_実施する作業_
**1)** 巨大地震の可能性についての文章によると、その領域で巨大な隆起は過去数千年に何度発生したとされていますか？
**2)** 巨大地震の可能性についての文章のうち、「内容の大まかな要点は、」から「というよう感じだと思います。」までを、両端を含めて一字一句たがえずに打ち直してください。
**3)** 巨大地震の可能性についての文章の続きを、最後の文の後から書き進めてください。

_元の文章_
####

先日の記事「太陽活動と地震・噴火の活動に関しての2つの考え方」で「日本の地震に関しての興味深い資料」として記した記事がこれです。少し日時が開いてしまいました。

オリジナルでは図などが別添となっていたりしていますので、改行と図の位置等編集していますが、文章の内容自体はそのままです。

内容の大まかな要点は、

・2004年のスマトラ地震は、それまでのプレート境界型地震での考え方からは、超巨大地震は起き得ない場所であった。

・これによりすべての地域で大地震の可能性についての再考を検討する必要が生じている。

・日本地域においては、西南日本から琉球にかけての地域を震源域とする超巨大地震の可能性がその中に含まれる。

・その領域の過去の地質から見ると、巨大な隆起は過去数千年に4度発生しており、これがマグニチュード9クラスの地震だった可能性がある。

・そのイベントの平均間隔は大雑把ながら2000年程度。前回は約 1700 年前にマグニチュード9クラスの地震が、西南日本から琉球にかけての地域を震源域として起きた可能性がある。


というよう感じだと思います。
周期があるなら、起きてもおかしないという話ですが、根拠的にはまだ曖昧な部分が多いという感じです。

####

保存済みデータ項目

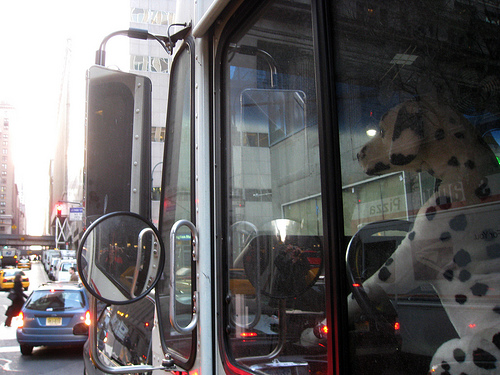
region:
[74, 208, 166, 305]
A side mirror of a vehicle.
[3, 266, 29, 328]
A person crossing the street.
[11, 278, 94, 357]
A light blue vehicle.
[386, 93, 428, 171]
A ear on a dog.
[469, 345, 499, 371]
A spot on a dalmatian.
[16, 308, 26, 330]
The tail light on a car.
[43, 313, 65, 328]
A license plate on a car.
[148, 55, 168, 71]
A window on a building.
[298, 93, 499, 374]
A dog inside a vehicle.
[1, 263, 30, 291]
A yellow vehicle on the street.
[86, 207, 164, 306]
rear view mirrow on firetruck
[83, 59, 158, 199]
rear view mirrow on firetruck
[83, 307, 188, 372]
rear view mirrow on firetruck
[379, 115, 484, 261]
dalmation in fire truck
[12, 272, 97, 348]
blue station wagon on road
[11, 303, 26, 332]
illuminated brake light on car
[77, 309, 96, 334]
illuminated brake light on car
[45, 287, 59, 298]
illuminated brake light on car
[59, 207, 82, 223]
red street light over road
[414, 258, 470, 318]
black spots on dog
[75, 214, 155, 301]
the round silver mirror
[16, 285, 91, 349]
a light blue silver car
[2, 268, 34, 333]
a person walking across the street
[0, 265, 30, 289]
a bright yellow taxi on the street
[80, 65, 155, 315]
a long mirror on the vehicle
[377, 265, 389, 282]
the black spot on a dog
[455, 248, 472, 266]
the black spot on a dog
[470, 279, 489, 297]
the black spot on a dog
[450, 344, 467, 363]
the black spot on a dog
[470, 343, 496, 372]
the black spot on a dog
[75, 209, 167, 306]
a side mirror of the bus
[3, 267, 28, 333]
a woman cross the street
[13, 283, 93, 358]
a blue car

####

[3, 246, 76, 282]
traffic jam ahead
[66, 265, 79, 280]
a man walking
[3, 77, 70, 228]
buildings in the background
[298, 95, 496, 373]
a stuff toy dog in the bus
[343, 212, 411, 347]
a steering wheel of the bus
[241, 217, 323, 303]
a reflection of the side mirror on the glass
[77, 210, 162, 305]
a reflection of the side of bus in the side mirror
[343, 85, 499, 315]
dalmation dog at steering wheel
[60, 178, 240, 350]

####

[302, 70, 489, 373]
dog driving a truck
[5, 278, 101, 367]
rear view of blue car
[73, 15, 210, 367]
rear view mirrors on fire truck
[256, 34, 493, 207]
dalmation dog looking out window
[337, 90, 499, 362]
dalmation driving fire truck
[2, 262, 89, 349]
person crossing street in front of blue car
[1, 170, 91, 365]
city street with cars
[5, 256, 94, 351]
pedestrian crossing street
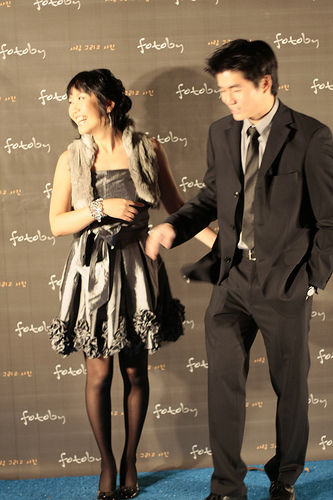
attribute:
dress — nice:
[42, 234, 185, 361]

####

_作業の結果_
**1)** 4度です。

**2)**
内容の大まかな要点は、

・2004年のスマトラ地震は、それまでのプレート境界型地震での考え方からは、超巨大地震は起き得ない場所であった。

・これによりすべての地域で大地震の可能性についての再考を検討する必要が生じている。

・日本地域においては、西南日本から琉球にかけての地域を震源域とする超巨大地震の可能性がその中に含まれる。

・その領域の過去の地質から見ると、巨大な隆起は過去数千年に4度発生しており、これがマグニチュード9クラスの地震だった可能性がある。

・そのイベントの平均間隔は大雑把ながら2000年程度。前回は約 1700 年前にマグニチュード9クラスの地震が、西南日本から琉球にかけての地域を震源域として起きた可能性がある。


というよう感じだと思います。

**3)**
これは「そういう恐ろしい可能性がある」という考え方を提示したいというよりは、「従来から言われている地震予知が部分的に無効になる(かもしれない)」ことと、あとは、スマトラの地震や四川の地震など、そこで巨大地震が起きる可能性は言われていなかった地震の例などを見ても、「大きな地震はどこでもいつでも起こる可能性がある」ということを再認識してもいいのかなと思って掲載してみました。怖さを感じたならごめんなさい。



東海から琉球にかけての超巨大地震の可能性
名古屋大学大学院環境学研究科 古本宗充

2004 年のスマトラ・アンダマン地震は、震源付近のみならずインド洋の対岸にも大きな災害をもたらした。

そのモーメントマグニチュードは Mw=9.3 と推定され、1960 年代のチリ地震やアラスカ地震と並ぶ規模の地震である。このような大きな地震がスマトラからアンダマンにかけて発生した事は、これまで の地震学の常識を覆した。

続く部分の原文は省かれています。